# TO DO
No pictures should be carried over. Output all other parts of the entries verbatim.

*** Opening SUPPLIED RECORDS ***

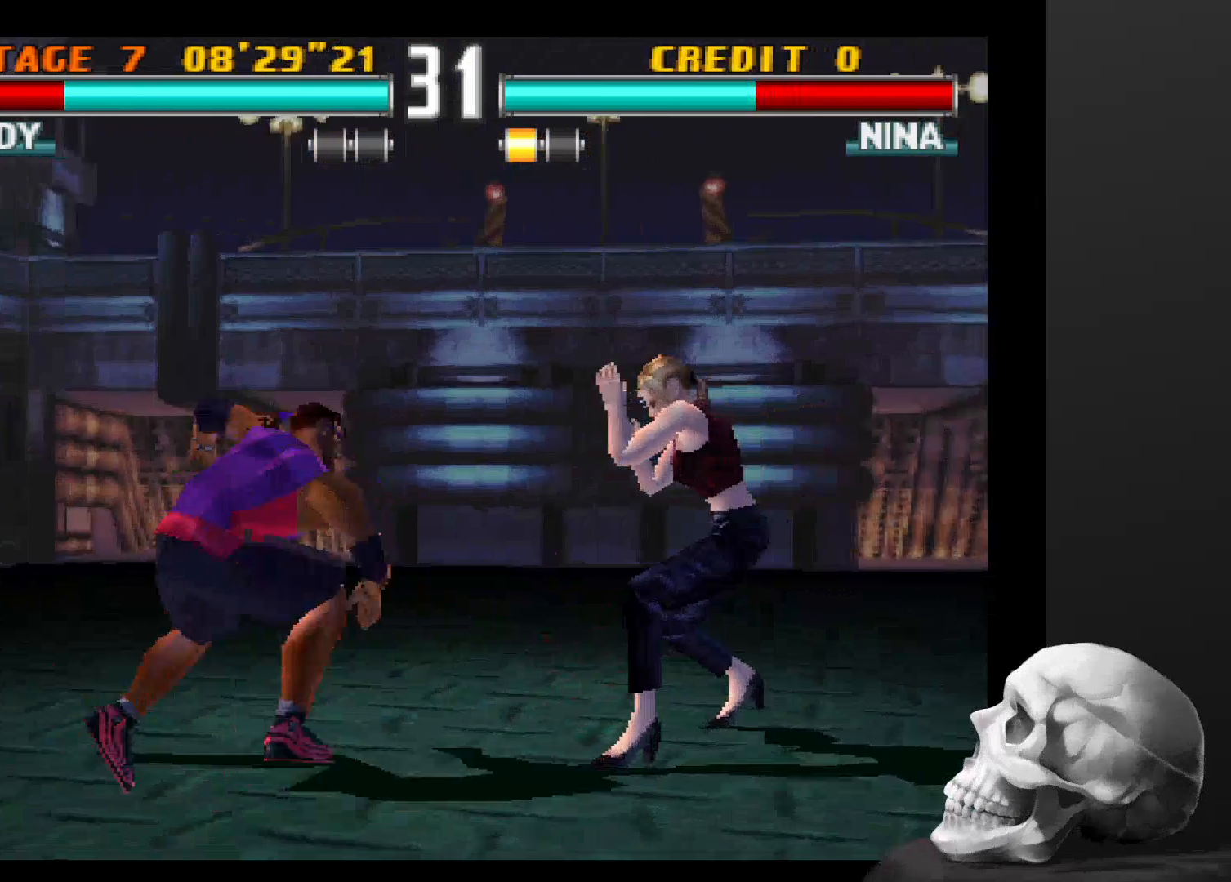
{"buttons": ["CIRCLE"], "left_stick": "center", "right_stick": "center", "events": [[100, "SQUARE", "down"], [200, "SQUARE", "up"], [433, "CIRCLE", "up"], [500, "CIRCLE", "down"]]}
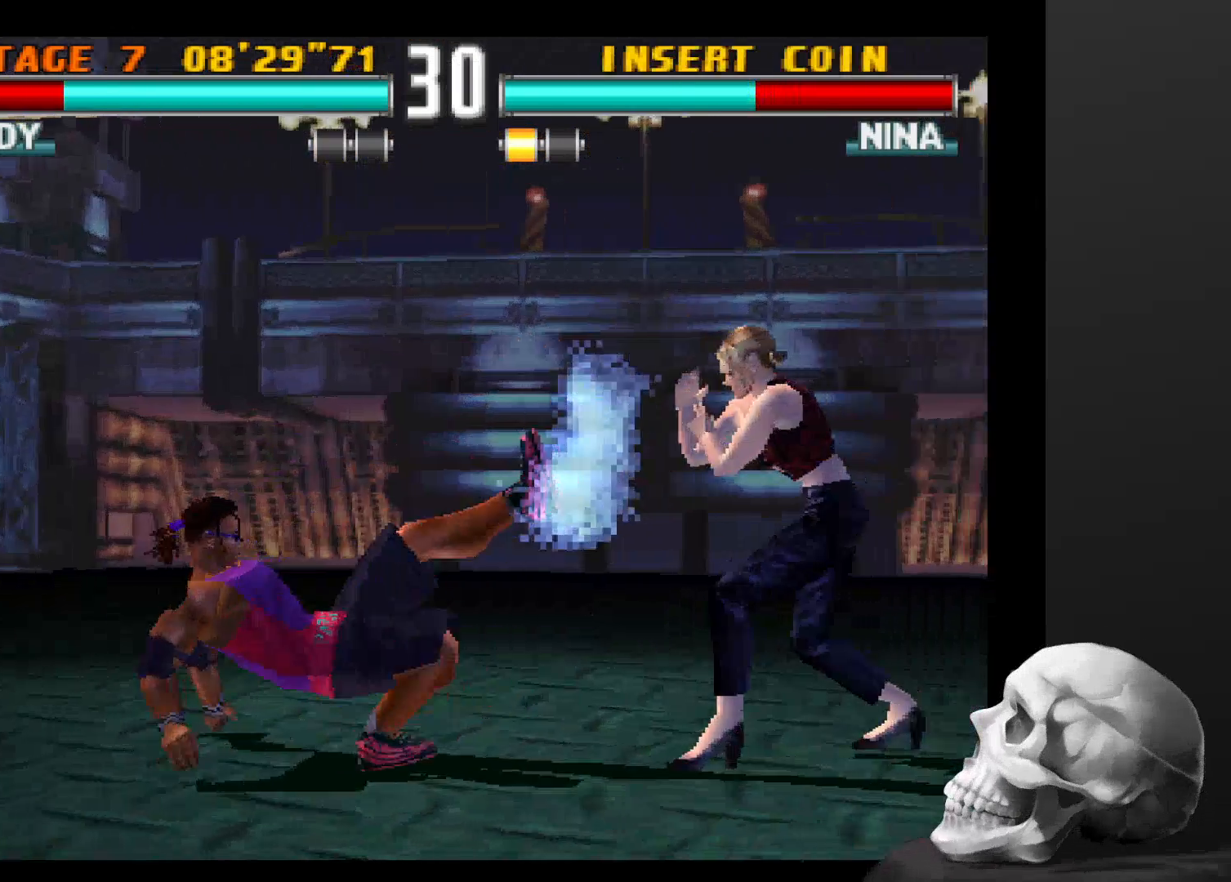
{"buttons": [], "left_stick": "center", "right_stick": "center", "events": [[133, "CIRCLE", "up"]]}
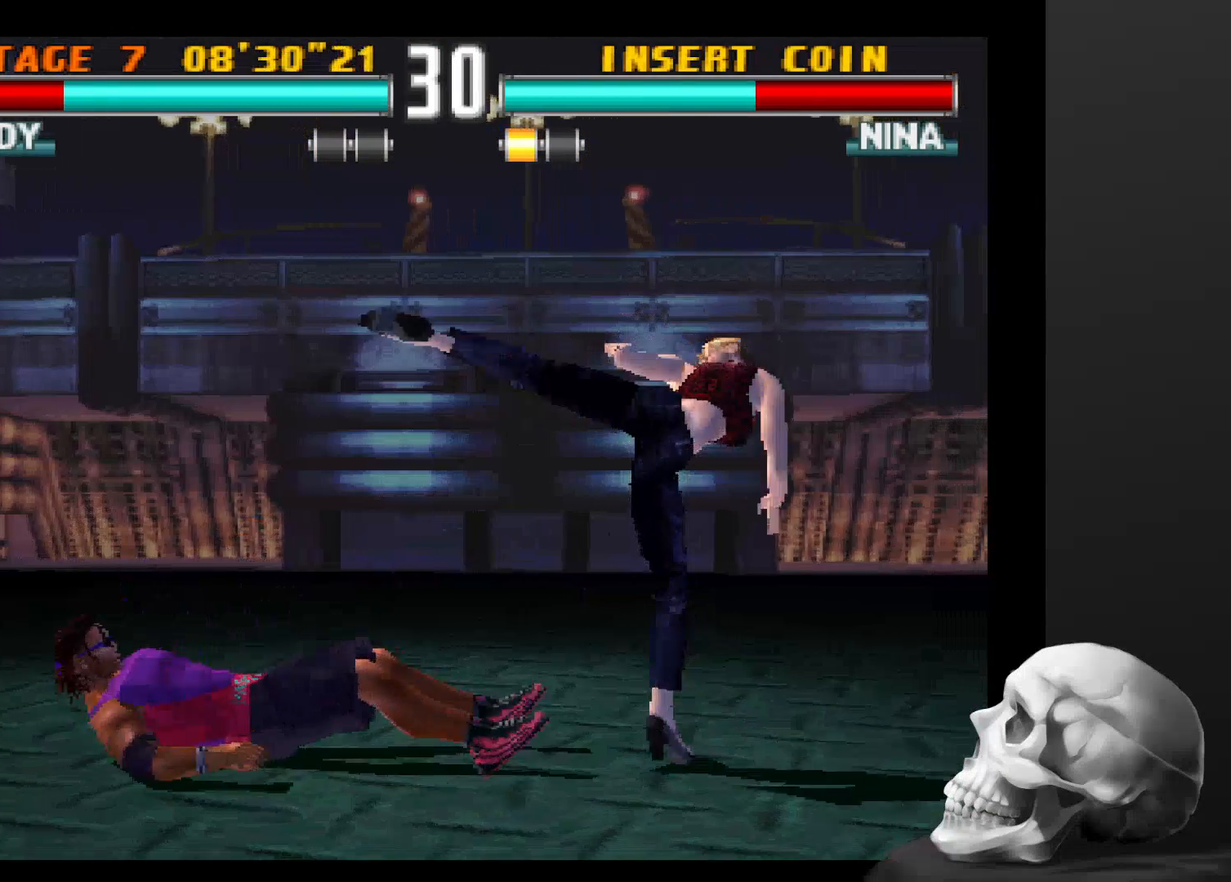
{"buttons": [], "left_stick": "center", "right_stick": "center", "events": []}
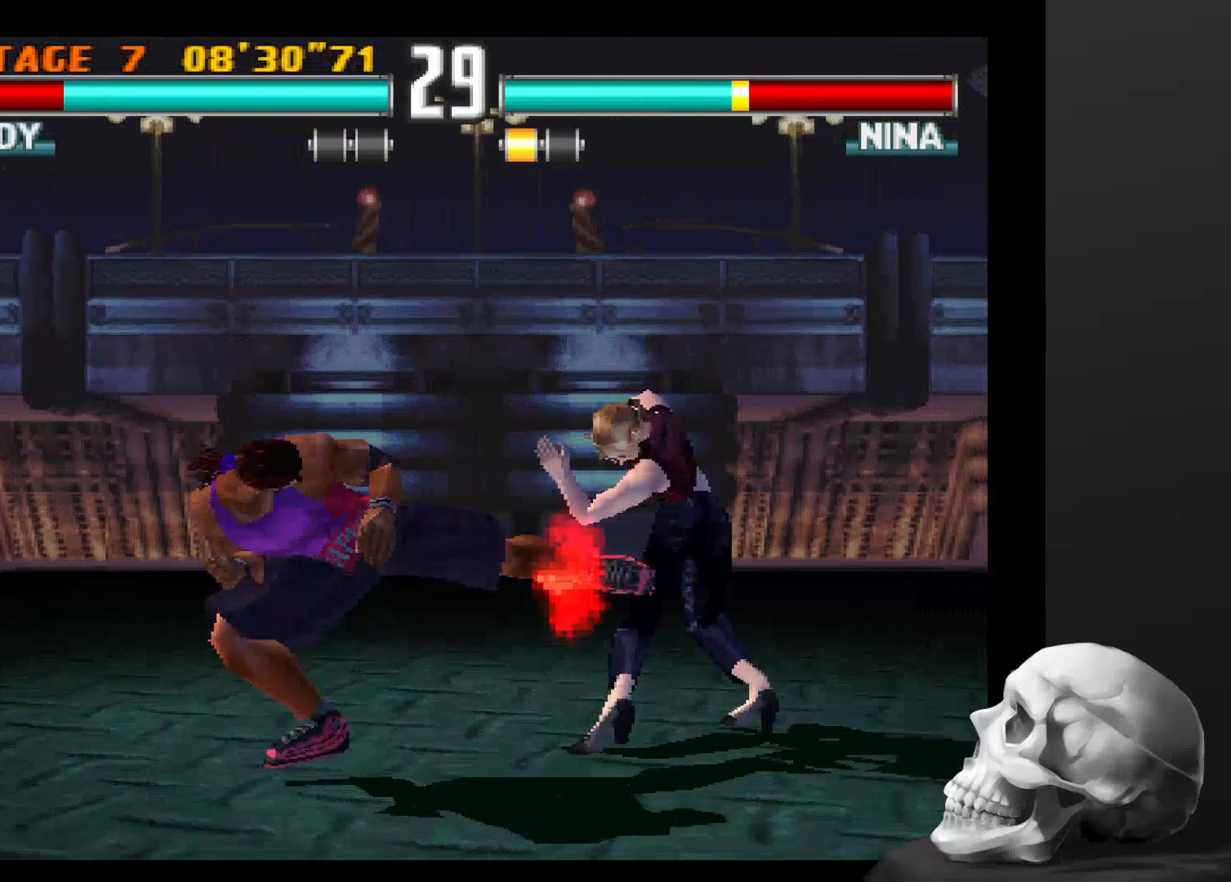
{"buttons": [], "left_stick": "center", "right_stick": "center", "events": []}
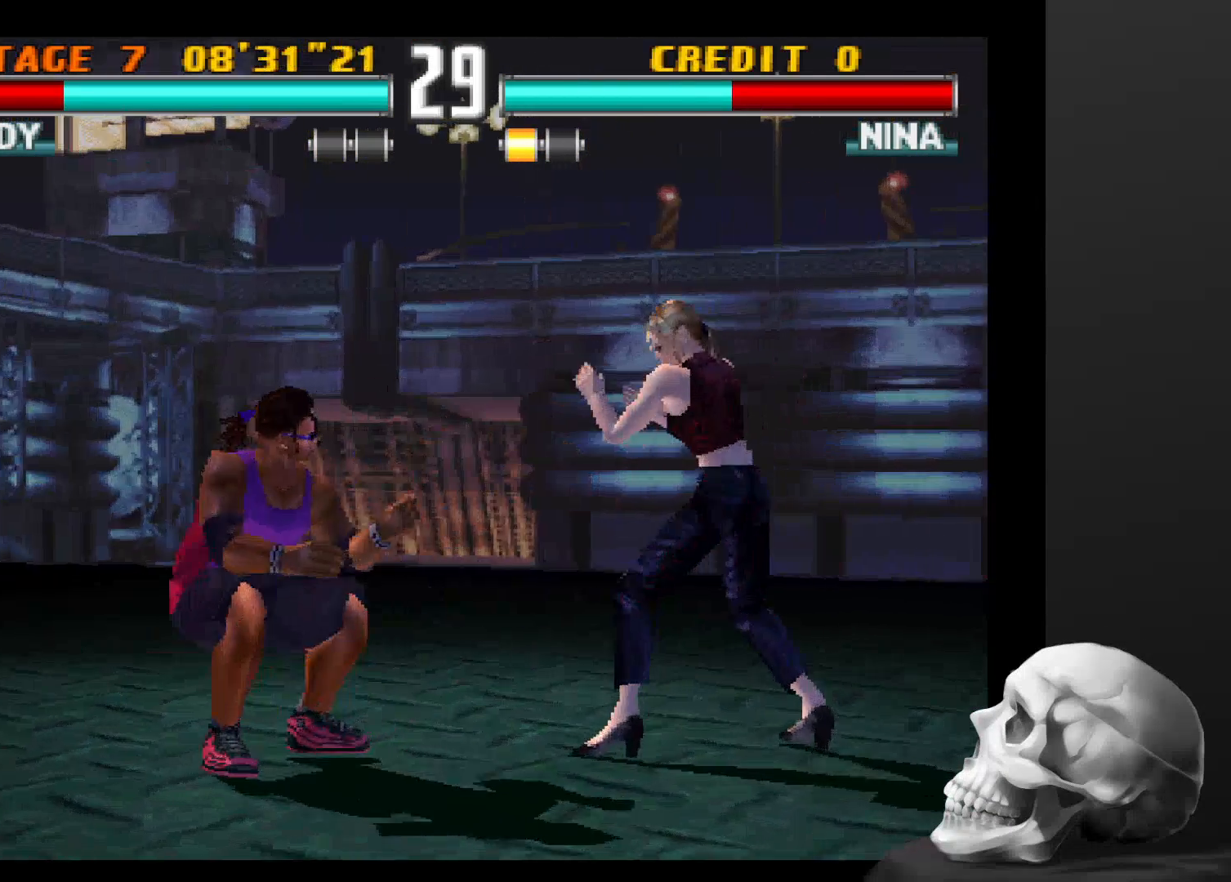
{"buttons": [], "left_stick": "center", "right_stick": "center", "events": []}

*** Closing SUPPLIED RECORDS ***

# ANSWER TO THE PROBLEM
{"buttons": ["CIRCLE"], "left_stick": "center", "right_stick": "center", "events": [[100, "SQUARE", "down"], [200, "SQUARE", "up"], [433, "CIRCLE", "up"], [500, "CIRCLE", "down"]]}
{"buttons": [], "left_stick": "center", "right_stick": "center", "events": [[133, "CIRCLE", "up"]]}
{"buttons": [], "left_stick": "center", "right_stick": "center", "events": []}
{"buttons": [], "left_stick": "center", "right_stick": "center", "events": []}
{"buttons": [], "left_stick": "center", "right_stick": "center", "events": []}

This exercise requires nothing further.